以上服务都可以在官网下载:https://prometheus.io/download/
3. prometheus 部署
- 下载并解压
$ tar xvf alertmanager-$VERSION.darwin-amd64.tar.gz
$ ls prometheus-2.35.0-rc0.linux-amd64.tar.gz
console_libraries consoles LICENSE NOTICE prometheus prometheus.yml promtool
- 启动,这里prometheus.yml不做详细解释,请参考官网文档
$ ./prometheus
ts=2022-04-12T06:20:30.952Z caller=main.go:488 level=info msg="No time or size retention was set so using the default time retention" duration=15d
ts=2022-04-12T06:20:30.953Z caller=main.go:525 level=info msg="Starting Prometheus" version="(version=2.35.0-rc0, branch=HEAD, revision=5b73e518260d8bab36ebb1c0d0a5826eba8fc0a0
- 浏览器访问localhost:9090端口
4. blackbox exporter 部署
Blackbox Exporter是Prometheus社区提供的官方黑盒监控解决方案,其允许用户通过:HTTP、HTTPS、DNS、TCP以及ICMP的方式对网络进行探测。
- 下载并解压:
$ tar xvf blackbox_exporter-0.20.0.linux-amd64.tar.gz
$ ls
blackbox_exporter blackbox.yml LICENSE NOTICE
- 下面是一个简化的探针配置文件blockbox.yml
modules:
http_2xx:
prober: http
http_post_2xx:
prober: http
http:
method: POST
tcp_connect:
prober: tcp
pop3s_banner:
prober: tcp
tcp:
query_response:
- expect: "^+OK"
tls: true
tls_config:
insecure_skip_verify: false
grpc:
prober: grpc
grpc:
tls: true
preferred_ip_protocol: "ip4"
grpc_plain:
prober: grpc
grpc:
tls: false
service: "service1"
ssh_banner:
prober: tcp
tcp:
query_response:
- expect: "^SSH-2.0-"
- send: "SSH-2.0-blackbox-ssh-check"
irc_banner:
prober: tcp
tcp:
query_response:
- send: "NICK prober"
- send: "USER prober prober prober :prober"
- expect: "PING :([^ ]+)"
send: "PONG ${1}"
- expect: "^:[^ ]+ 001"
icmp:
prober: icmp
注:更多的HTTP请求方法、HTTP头信息、请求参数、auth、证书认证等,请参考官方文档。

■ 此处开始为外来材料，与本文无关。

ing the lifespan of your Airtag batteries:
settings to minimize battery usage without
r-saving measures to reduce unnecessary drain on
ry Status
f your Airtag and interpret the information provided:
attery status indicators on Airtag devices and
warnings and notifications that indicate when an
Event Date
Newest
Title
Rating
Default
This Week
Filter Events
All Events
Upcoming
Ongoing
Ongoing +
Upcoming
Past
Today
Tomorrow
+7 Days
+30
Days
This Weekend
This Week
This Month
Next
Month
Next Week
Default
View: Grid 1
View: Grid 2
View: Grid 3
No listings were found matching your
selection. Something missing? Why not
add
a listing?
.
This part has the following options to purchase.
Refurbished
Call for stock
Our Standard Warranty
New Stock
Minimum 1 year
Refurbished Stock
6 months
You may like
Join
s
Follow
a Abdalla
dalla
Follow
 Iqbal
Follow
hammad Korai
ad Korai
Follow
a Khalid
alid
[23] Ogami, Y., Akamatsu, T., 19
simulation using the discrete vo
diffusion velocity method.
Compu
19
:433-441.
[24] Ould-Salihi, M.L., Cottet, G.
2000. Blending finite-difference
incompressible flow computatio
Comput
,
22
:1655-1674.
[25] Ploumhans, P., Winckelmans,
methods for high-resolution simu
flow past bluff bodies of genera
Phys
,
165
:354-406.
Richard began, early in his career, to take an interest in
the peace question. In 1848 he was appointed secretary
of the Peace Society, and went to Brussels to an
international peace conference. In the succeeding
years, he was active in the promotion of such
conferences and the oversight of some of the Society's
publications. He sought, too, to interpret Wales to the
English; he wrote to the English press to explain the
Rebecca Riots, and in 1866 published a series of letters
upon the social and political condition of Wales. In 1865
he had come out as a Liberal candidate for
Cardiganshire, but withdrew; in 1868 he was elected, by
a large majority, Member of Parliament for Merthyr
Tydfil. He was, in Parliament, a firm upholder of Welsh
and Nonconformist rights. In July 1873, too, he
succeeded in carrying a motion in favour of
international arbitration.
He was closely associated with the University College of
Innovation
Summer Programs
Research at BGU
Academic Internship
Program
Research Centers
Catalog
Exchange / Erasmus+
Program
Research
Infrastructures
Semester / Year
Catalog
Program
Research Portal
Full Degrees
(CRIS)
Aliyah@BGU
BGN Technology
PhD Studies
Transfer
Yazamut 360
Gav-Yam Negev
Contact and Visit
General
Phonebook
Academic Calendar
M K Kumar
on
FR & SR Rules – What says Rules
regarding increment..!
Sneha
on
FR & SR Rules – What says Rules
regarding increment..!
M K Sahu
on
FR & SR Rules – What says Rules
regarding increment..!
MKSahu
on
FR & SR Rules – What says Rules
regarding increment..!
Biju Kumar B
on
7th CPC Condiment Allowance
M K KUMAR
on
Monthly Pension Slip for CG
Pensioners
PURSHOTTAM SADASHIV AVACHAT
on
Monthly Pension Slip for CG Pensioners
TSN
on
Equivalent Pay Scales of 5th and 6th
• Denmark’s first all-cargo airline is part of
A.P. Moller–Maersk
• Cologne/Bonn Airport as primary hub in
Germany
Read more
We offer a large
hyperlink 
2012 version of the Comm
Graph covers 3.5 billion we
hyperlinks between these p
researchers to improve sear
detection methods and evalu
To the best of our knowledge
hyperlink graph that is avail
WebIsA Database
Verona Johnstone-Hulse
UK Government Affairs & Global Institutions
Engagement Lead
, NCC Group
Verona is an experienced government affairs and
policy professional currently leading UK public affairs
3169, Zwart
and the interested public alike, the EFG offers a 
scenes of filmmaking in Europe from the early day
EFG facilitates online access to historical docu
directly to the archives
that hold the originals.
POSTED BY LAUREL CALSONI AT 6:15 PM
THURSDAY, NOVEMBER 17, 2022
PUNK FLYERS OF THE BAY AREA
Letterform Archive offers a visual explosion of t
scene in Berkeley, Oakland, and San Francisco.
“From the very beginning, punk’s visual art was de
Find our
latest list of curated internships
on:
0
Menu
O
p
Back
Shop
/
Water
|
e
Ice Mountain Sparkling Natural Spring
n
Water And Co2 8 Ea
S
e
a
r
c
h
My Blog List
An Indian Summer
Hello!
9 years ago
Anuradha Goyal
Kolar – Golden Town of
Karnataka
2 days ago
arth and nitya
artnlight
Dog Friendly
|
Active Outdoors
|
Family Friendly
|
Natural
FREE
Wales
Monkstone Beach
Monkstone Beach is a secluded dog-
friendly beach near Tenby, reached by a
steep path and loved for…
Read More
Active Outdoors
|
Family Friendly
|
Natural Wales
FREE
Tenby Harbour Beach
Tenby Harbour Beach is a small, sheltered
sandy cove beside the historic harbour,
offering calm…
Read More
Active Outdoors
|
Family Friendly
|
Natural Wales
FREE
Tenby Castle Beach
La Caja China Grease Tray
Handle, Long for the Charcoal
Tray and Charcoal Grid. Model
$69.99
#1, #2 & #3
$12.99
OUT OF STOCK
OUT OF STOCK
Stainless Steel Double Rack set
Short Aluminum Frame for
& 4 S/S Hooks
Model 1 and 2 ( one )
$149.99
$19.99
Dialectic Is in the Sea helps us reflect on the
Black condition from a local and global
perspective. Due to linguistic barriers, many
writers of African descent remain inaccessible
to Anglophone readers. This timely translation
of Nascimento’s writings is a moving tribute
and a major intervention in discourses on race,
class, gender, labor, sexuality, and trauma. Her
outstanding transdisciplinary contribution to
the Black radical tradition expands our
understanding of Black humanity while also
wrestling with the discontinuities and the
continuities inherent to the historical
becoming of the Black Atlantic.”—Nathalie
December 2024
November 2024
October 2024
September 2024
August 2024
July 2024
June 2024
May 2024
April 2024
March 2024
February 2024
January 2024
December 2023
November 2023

- 通过运行以下命令,并指定使用的探针配置文件启动Blockbox Exporter实例:
blackbox_exporter --config.file=/etc/prometheus/blackbox.yml
- 与Prometheus集成,在prometheus,yml中,加入如下配置,实现对http://www.123.com 和 http://www.baidu.com 的探测
- job_name: 'blackbox'
metrics_path: /probe
params:
module: [http_2xx] # 模块对应 blackbox.yml
static_configs:
- targets:
- http://www.123.com # http
- http://www.baidu.com # http
relabel_configs:
- source_labels: [__address__]
target_label: __param_target
- source_labels: [__param_target]
target_label: instance
- target_label: __address__
replacement: 127.0.0.1:9115
- 重新启动prometheus,并访问prometheus页面验证
5. AlertManager部署
- 下载并解压:
$ tar xvf alertmanager-$VERSION.darwin-amd64.tar.gz
$ ls
alertmanager alertmanager.yml amtool data LICENSE NOTICE
- Alertmanager解压后会包含一个默认的alertmanager.yml配置文件,内容如下所示:
global:
resolve_timeout: 5m
route:
group_by: ['alertname']
group_wait: 10s
group_interval: 10s
repeat_interval: 1h
receiver: 'web.hook'
receivers:
- name: 'web.hook'
webhook_configs:
- url: 'http://127.0.0.1:5001/' #这里配置接收告警的服务
inhibit_rules:
- source_match:
severity: 'critical'
target_match:
severity: 'warning'
equal: ['alertname', 'dev', 'instance']
Alertmanager的配置主要包含两个部分:路由(route)以及接收器(receivers)。所有的告警信息都会从配置中的顶级路由(route)进入路由树,根据路由规则将告警信息发送给相应的接收器。
- 启动Alertmanager
./alertmanager
用户也在启动Alertmanager时使用参数修改相关配置。–config.file用于指定alertmanager配置文件路径,–storage.path用于指定数据存储路径。
- 查看运行状态
Alertmanager启动后可以通过9093端口访问,http://localhost:9093
- 关联Prometheus与Alertmanager
在Prometheus的架构中被划分成两个独立的部分。Prometheus负责产生告警,而Alertmanager负责告警产生后的后续处理。因此Alertmanager部署完成后,需要在Prometheus中设置Alertmanager相关的信息。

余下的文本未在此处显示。